The bill requires the Florida Department of Economic Opportunity to notify U.S. Immigration and Customs Enforcement upon learning the identity of an unauthorized worker.
The office of Florida Governor Ron DeSantis told the News Service of Florida in September that the Governor would support legislation mandating the system for private employers.
E-Verify in Florida is an emotionally charged issue
The bill was filed by Republican Senator Tom Lee (R-Thonotosassa), a former President of the Florida Senate, and Senator Joe Gruters (R-Sarasota), the Chairman of the Republican Party of Florida. It is expected to draw heated and emotional debate during the 2020 legislative session.
Opponents of E-Verify argue that the federal government is responsible for determining immigration policy — and this is true. Proponents note how Congress has proven incapable of enforcing existing immigration law, especially regarding employment — that is also very true.
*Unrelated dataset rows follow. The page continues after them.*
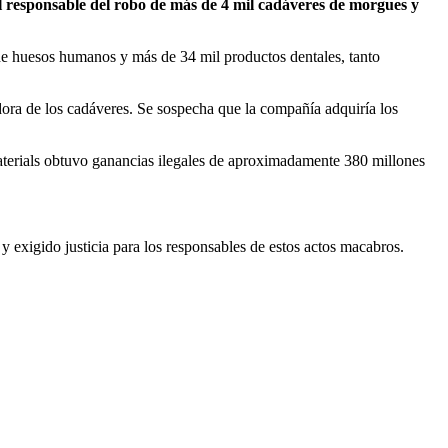
 responsable del robo de más de 4 mil cadáveres de morgues y
 de huesos humanos y más de 34 mil productos dentales, tanto
ora de los cadáveres. Se sospecha que la compañía adquiría los
aterials obtuvo ganancias ilegales de aproximadamente 380 millones
y exigido justicia para los responsables de estos actos macabros.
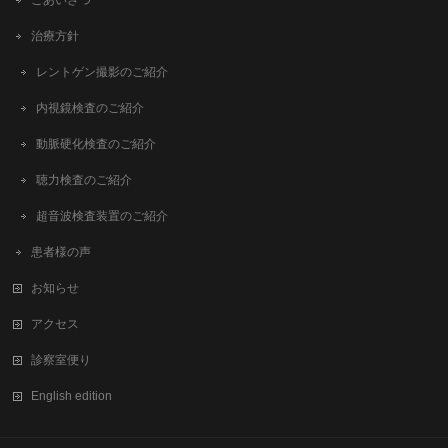
ごあいさつ
治療方針
レントゲン撮影のご紹介
内視鏡検査のご紹介
動脈硬化検査のご紹介
聴力検査のご紹介
超音波検査装置のご紹介
患者様の声
お知らせ
アクセス
診察室便り
English edition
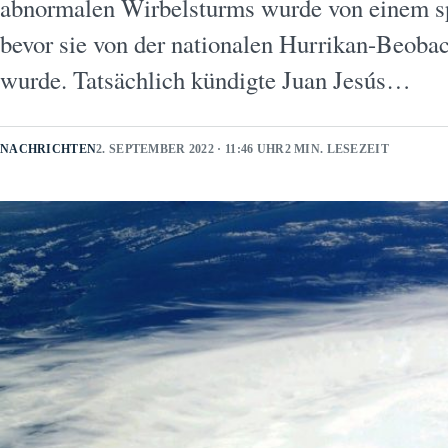
abnormalen Wirbelsturms wurde von einem s
bevor sie von der nationalen Hurrikan-Beobac
wurde. Tatsächlich kündigte Juan Jesús…
NACHRICHTEN
2. SEPTEMBER 2022 · 11:46 UHR
2 MIN. LESEZEIT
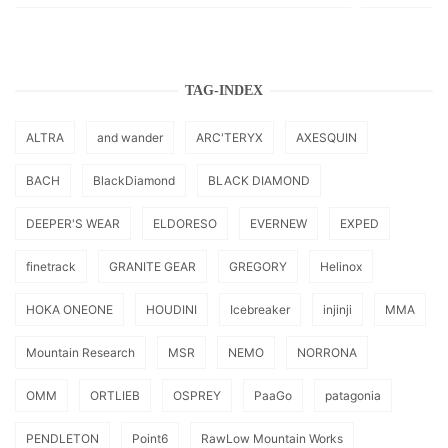
TAG-INDEX
ALTRA
and wander
ARC'TERYX
AXESQUIN
BACH
BlackDiamond
BLACK DIAMOND
DEEPER'S WEAR
ELDORESO
EVERNEW
EXPED
finetrack
GRANITE GEAR
GREGORY
Helinox
HOKA ONEONE
HOUDINI
Icebreaker
injinji
MMA
Mountain Research
MSR
NEMO
NORRONA
OMM
ORTLIEB
OSPREY
PaaGo
patagonia
PENDLETON
Point6
RawLow Mountain Works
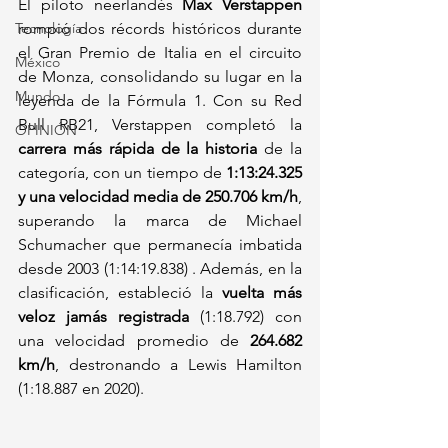
El piloto neerlandés 
Max Verstappen
Tecnología
rompió dos récords históricos durante 
el Gran Premio de Italia en el circuito 
México
de Monza, consolidando su lugar en la 
Mundo
leyenda de la Fórmula 1. Con su Red 
Bull RB21, Verstappen completó la 
OPINIÓN
carrera más rápida de la historia
 de la 
categoría, con un tiempo de 
1:13:24.325 
y una velocidad media de 250.706 km/h
, 
superando la marca de Michael 
Schumacher que permanecía imbatida 
desde 2003 (1:14:19.838) . Además, en la 
clasificación, estableció la 
vuelta más 
veloz jamás registrada
 (1:18.792) con 
una velocidad promedio de 
264.682 
km/h
, destronando a Lewis Hamilton 
(1:18.887 en 2020).  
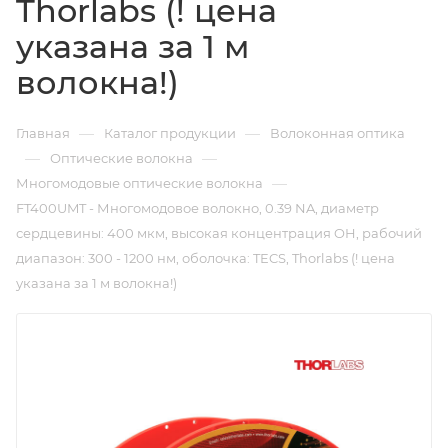
Thorlabs (! цена
указана за 1 м
волокна!)
—
—
Главная
Каталог продукции
Волоконная оптика
—
—
Оптические волокна
—
Многомодовые оптические волокна
FT400UMT - Многомодовое волокно, 0.39 NA, диаметр
сердцевины: 400 мкм, высокая концентрация OH, рабочий
диапазон: 300 - 1200 нм, оболочка: TECS, Thorlabs (! цена
указана за 1 м волокна!)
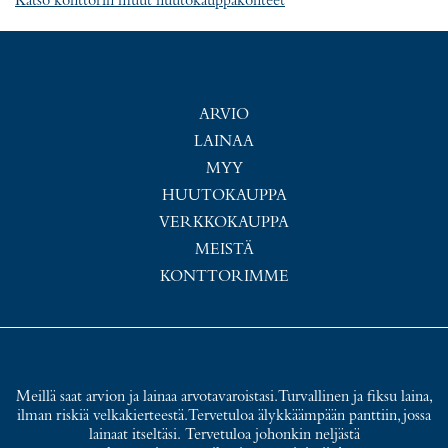
Katso konttorin muut huutokauppakohteet
ARVIO
LAINAA
MYY
HUUTOKAUPPA
VERKKOKAUPPA
MEISTÄ
KONTTORIMME
Meillä saat arvion ja lainaa arvotavaroistasi. Turvallinen ja fiksu laina,
ilman riskiä velkakierteestä. Tervetuloa älykkäämpään panttiin, jossa
lainaat itseltäsi. Tervetuloa johonkin neljästä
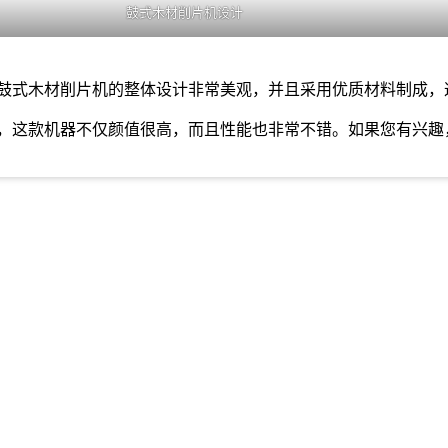
鼓式木材削片机设计
鼓式木材削片机的整体设计非常美观，并且采用优质材料制成，
，这款机器不仅颜值很高，而且性能也非常不错。如果您有兴趣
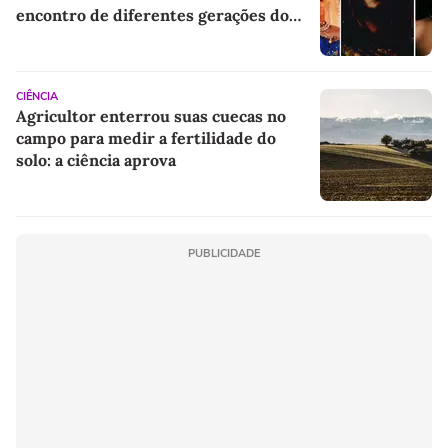
encontro de diferentes gerações do
rap brasileiro
CIÊNCIA
Agricultor enterrou suas cuecas no
campo para medir a fertilidade do
solo: a ciência aprova
PUBLICIDADE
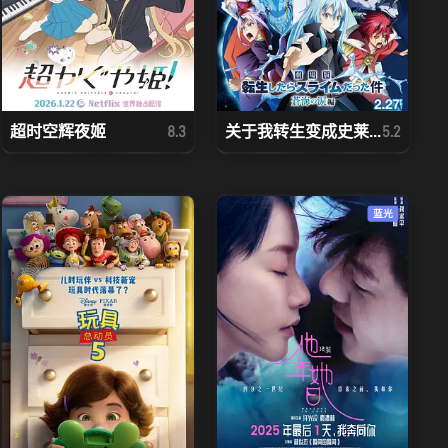
超时空辉夜姬
关于我转生变成史莱...
8.3
5.2
蓝光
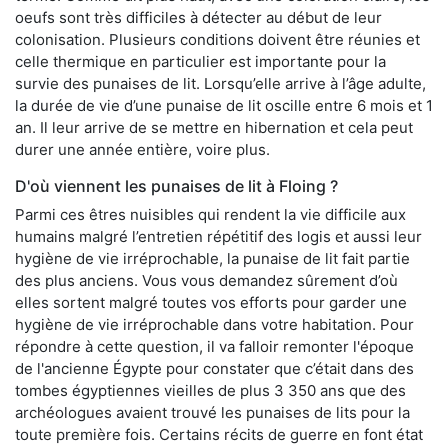
oeufs sont très difficiles à détecter au début de leur
colonisation. Plusieurs conditions doivent être réunies et
celle thermique en particulier est importante pour la
survie des punaises de lit. Lorsqu’elle arrive à l’âge adulte,
la durée de vie d’une punaise de lit oscille entre 6 mois et 1
an. Il leur arrive de se mettre en hibernation et cela peut
durer une année entière, voire plus.
D'où viennent les punaises de lit à Floing ?
Parmi ces êtres nuisibles qui rendent la vie difficile aux
humains malgré l’entretien répétitif des logis et aussi leur
hygiène de vie irréprochable, la punaise de lit fait partie
des plus anciens. Vous vous demandez sûrement d’où
elles sortent malgré toutes vos efforts pour garder une
hygiène de vie irréprochable dans votre habitation. Pour
répondre à cette question, il va falloir remonter l'époque
de l'ancienne Égypte pour constater que c’était dans des
tombes égyptiennes vieilles de plus 3 350 ans que des
archéologues avaient trouvé les punaises de lits pour la
toute première fois. Certains récits de guerre en font état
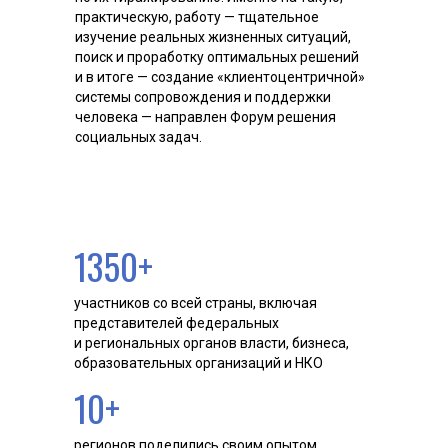
практическую, работу — тщательное
изучение реальных жизненных ситуаций,
поиск и проработку оптимальных решений
и в итоге — создание «клиентоцентричной»
системы сопровождения и поддержки
человека — направлен Форум решения
социальных задач.
1350+
участников со​ всей страны, включая
представителей федеральных
и региональных органов власти, бизнеса,
образовательных организаций и НКО
10+
регионов поделились своим опытом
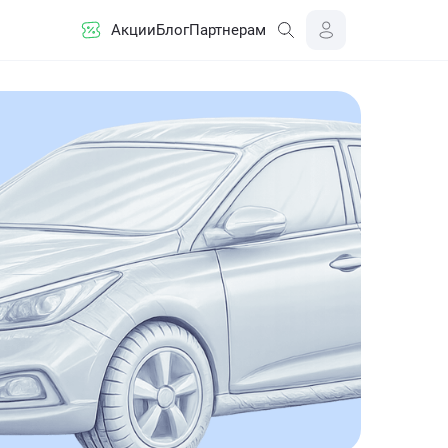
Акции
Блог
Партнерам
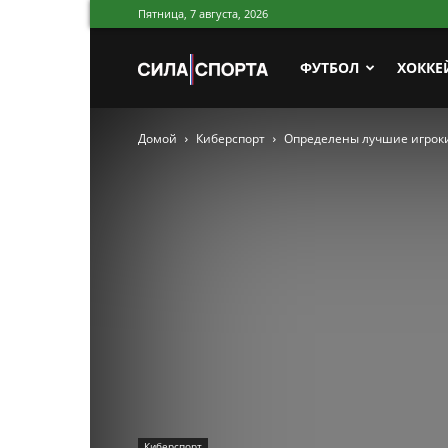
Пятница, 7 августа, 2026
Сила
ФУТБОЛ
ХОККЕ
Домой
Киберспорт
Определены лучшие игроки в
Спорта
Киберспорт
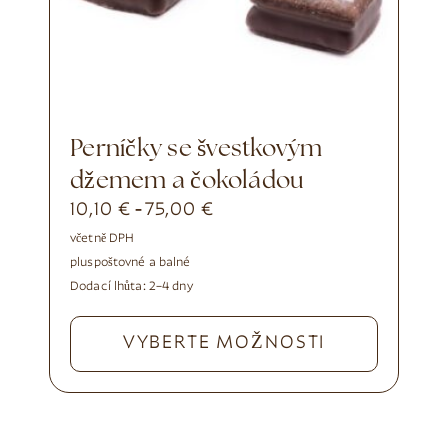
Perníčky se švestkovým
džemem a čokoládou
10,10
€
75,00
€
-
včetně DPH
plus
poštovné a balné
Dodací lhůta:
2–4 dny
VYBERTE MOŽNOSTI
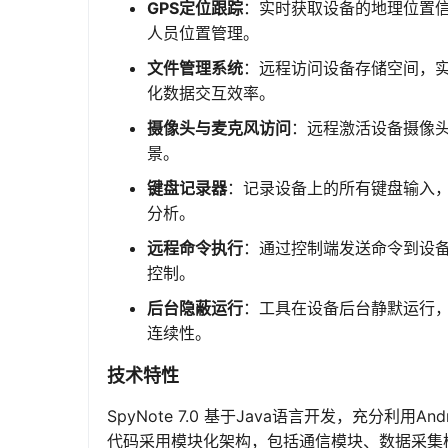
GPS定位跟踪
：实时获取设备的地理位置
人员位置管理。
文件管理系统
：远程访问设备存储空间，
化数据交互效率。
摄像头与麦克风访问
：远程激活设备摄像
景。
键盘记录器
：记录设备上的所有键盘输入
分析。
远程命令执行
：通过控制端发送命令到设
控制。
后台隐蔽运行
：工具在设备后台静默运行
连续性。
技术特性
SpyNote 7.0 基于Java语言开发，充分利用An
代码采用模块化架构，包括通信模块、数据采集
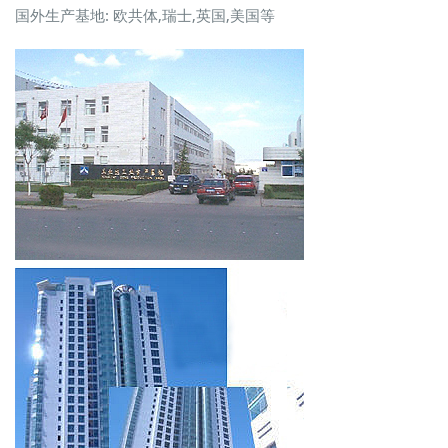
国外生产基地: 欧共体,瑞士,英国,美国等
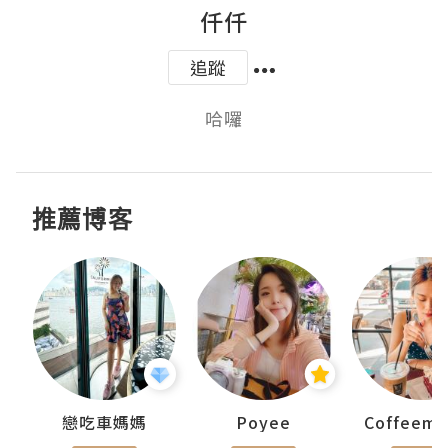
仟仟
追蹤
哈囉
推薦博客
戀吃車媽媽
Poyee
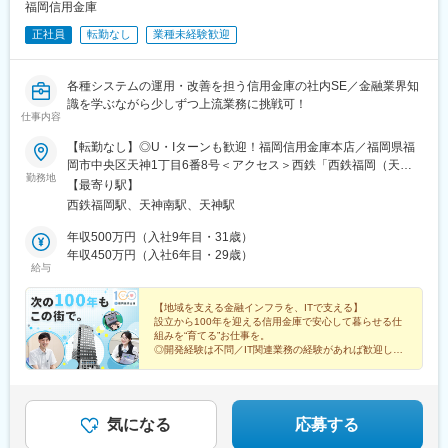
福岡信用金庫
正社員
転勤なし
業種未経験歓迎
各種システムの運用・改善を担う信用金庫の社内SE／金融業界知
識を学ぶながら少しずつ上流業務に挑戦可！
仕事内容
【転勤なし】◎U・Iターンも歓迎！福岡信用金庫本店／福岡県福
岡市中央区天神1丁目6番8号＜アクセス＞西鉄「西鉄福岡（天
勤務地
神）駅」三越口から徒歩2分福岡市地下鉄七隈線「天神南駅」 3番
【最寄り駅】
口から徒歩3分福岡市地下鉄空港線「天神駅」13番口から徒歩3分
西鉄福岡駅、天神南駅、天神駅
※受動喫煙対策：あり（オフィス内全面禁煙）
年収500万円（入社9年目・31歳）
年収450万円（入社6年目・29歳）
給与
【地域を支える金融インフラを、ITで支える】
設立から100年を迎える信用金庫で安心して暮らせる仕
組みを“育てる”お仕事を。
◎開発経験は不問／IT関連業務の経験があれば歓迎しま
す！
◎腰を据えて長く働きたい、そんな方をお待ちしていま
す。
気になる
応募する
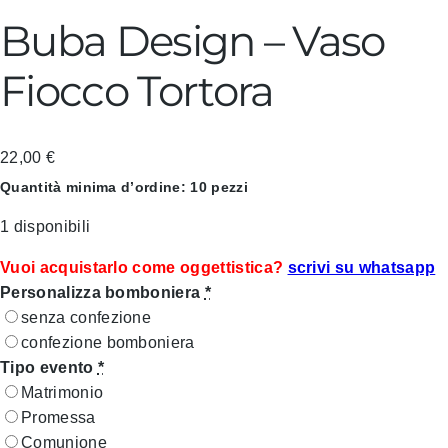
Buba Design – Vaso
Fiocco Tortora
22,00
€
Quantità minima d’ordine: 10 pezzi
1 disponibili
Vuoi acquistarlo come oggettistica?
scrivi su whatsapp
Personalizza bomboniera
*
senza confezione
confezione bomboniera
Tipo evento
*
Matrimonio
Promessa
Comunione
Similar proposals were introduced in past sessions and failed, due to fierce opposition from the agricultural, tourism and construction sectors, which include some major GOP political donors.
Governor Ron DeSantis signed a bill in 2019 banning sanctuary cities in Florida. During debates over that legislation, Senator Tom Lee argued that E-Verify would be more effective in stopping illegal immigration, because the job market serves as a magnet drawing foreign nationals into the United States.
In a mid-December interview with The News Service of Florida, Senate President Bill Galvano, a Republican, announced his opposition to the measure. In sharp contrast, Governor DeSantis has made the proposal one of his top priorities for the new legislative session, which starts on January 14.
GOP county officials endorse E-Verify amidst strong public support
On January 27, Republican Party of Florida Chairman Joe Gruters held a voice vote of county GOP officials via conference call, in which they endorsed Senate Bill 664. As
Despite the strong opposition from important business sectors, Republican politicians in Florida find it wise to support E-Verify, due to its overwhelming public support. On February 13, Florida Politics reported a new survey by St. Pete Polls which showed that Floridians favor requiring private employers to use E-Verify by a whopping 60% to 28% margin.
Florida Senate Bill 664: Verification of Employment Eligibility
The bill was filed by Senators Tom Lee and Joe Gruters on October 24, and referred to the Florida Senate Committees on Judiciary, Commerce and Tourism, and Rules on November 6.
On February 11, the bill was approved by the Committee on Judiciary in a 4-2 vote along party lines. The bill passed with amendments submitted by committee chairman Senator David Simmons. The amendments “carve out” the agriculture industry, which employs a powerful lobby in Florida politics. The amended bill will also phase in the requirement for smaller employers, as follows:
- Employers having at least 500 employees are exempt until January 1, 2021.
- Employers having at least 250 employees are exempt until July 1, 2021.
- Employers having at least 150 employees are exempt until January 1, 2022.
Amendments proposed by committee vice-chairman Senator José Javier Rodríguez (D-Miami) to carve out health care providers, restaurant and lodging businesses, the construction industry, religious institutions, and schools all failed to gain approval.
Note that in the St. Pete Polls survey mentioned above, the question represented a rigid requirement with no industry-specific carve outs.